Courtesy of the Government of BC:
A housing study for First Nations Elders and developing social networks are among the projects benefiting seniors in the 18 B.C. communities receiving a total of $342,430 in age-friendly community planning and project grants this year.
“Seniors play an integral role in shaping our province and when we put supports in place that benefit older British Columbians, entire communities can benefit,” said BC Health Minister Terry Lake. “Age-friendly grants help seniors live better by helping them to stay involved, remain healthy, independent and maintain important local connections.”
The age-friendly communities grant program is a partnership between the Province and the Union of British Columbia Municipalities (UBCM). In September 2016, local governments were invited to apply for grants of up to $20,000 and encouraged to consider projects that focused on accessibility, aging well, physical activity and non-medical home supports. Successful applicants are eligible to apply for a range of services to support their project from BC Healthy Communities Society.
“These grants are an example of how the Province supports seniors in remaining socially active as well as staying in touch with their communities,” said Darryl Plecas, Parliamentary Secretary for Seniors. “Age-friendly grants help older British Columbians by improving quality of life through a variety of programs that range from programming on nutrition to making parks more accessible.”

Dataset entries
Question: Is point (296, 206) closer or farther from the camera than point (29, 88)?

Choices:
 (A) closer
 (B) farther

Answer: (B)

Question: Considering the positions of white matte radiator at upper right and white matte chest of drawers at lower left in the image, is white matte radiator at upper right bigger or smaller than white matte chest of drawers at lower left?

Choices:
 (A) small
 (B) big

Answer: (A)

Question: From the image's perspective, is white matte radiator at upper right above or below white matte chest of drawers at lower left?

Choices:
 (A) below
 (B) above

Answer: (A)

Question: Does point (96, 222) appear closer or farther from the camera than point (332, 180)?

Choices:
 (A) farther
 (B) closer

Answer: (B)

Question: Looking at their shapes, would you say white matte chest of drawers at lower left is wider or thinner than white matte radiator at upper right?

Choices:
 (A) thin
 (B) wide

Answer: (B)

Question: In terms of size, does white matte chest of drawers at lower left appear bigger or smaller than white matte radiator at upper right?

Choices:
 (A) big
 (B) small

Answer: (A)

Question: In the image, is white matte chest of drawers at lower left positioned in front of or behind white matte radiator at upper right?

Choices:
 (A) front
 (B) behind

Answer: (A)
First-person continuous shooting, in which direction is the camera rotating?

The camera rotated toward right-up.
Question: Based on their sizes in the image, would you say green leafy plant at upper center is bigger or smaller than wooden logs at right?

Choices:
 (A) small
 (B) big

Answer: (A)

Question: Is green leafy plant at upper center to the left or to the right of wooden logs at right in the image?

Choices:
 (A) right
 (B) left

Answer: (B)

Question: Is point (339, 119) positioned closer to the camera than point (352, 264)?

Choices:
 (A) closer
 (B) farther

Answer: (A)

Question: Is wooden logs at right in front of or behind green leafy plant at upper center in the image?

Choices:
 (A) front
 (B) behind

_What is expected_. Proceed with the news release on B.C.'s age-friendly community grants, picking up after its last paragraph.

_Result below_.
Some examples of 2017 grants include: a seniors’ social program in the North Okanagan that will provide education and activities on a wide variety of topics including hearing loss, the importance of flu shots, and how to avoid scams; a seniors’ housing action plan in the Village of Lytton that will ensure facilities and services are in place within the community so that local seniors and First Nations Elders may remain close to their families as they age; and, improving dementia awareness in West Vancouver.
“This longstanding program has provided funding for close to three hundred projects in B.C. communities,” said Murry Krause, UBCM President. “We appreciate the continuing provincial support for local age-friendly initiatives.”
Since 2007, age-friendly communities grants have funded 286 projects throughout British Columbia, totalling $3.75 million.
District of Wells:
Project: Aging Well in Wells Community Plan
Details: An age-friendly community plan will be created to identify the needs of older adults in the District of Wells. The plan’s development will include consultations with a diverse range of community members.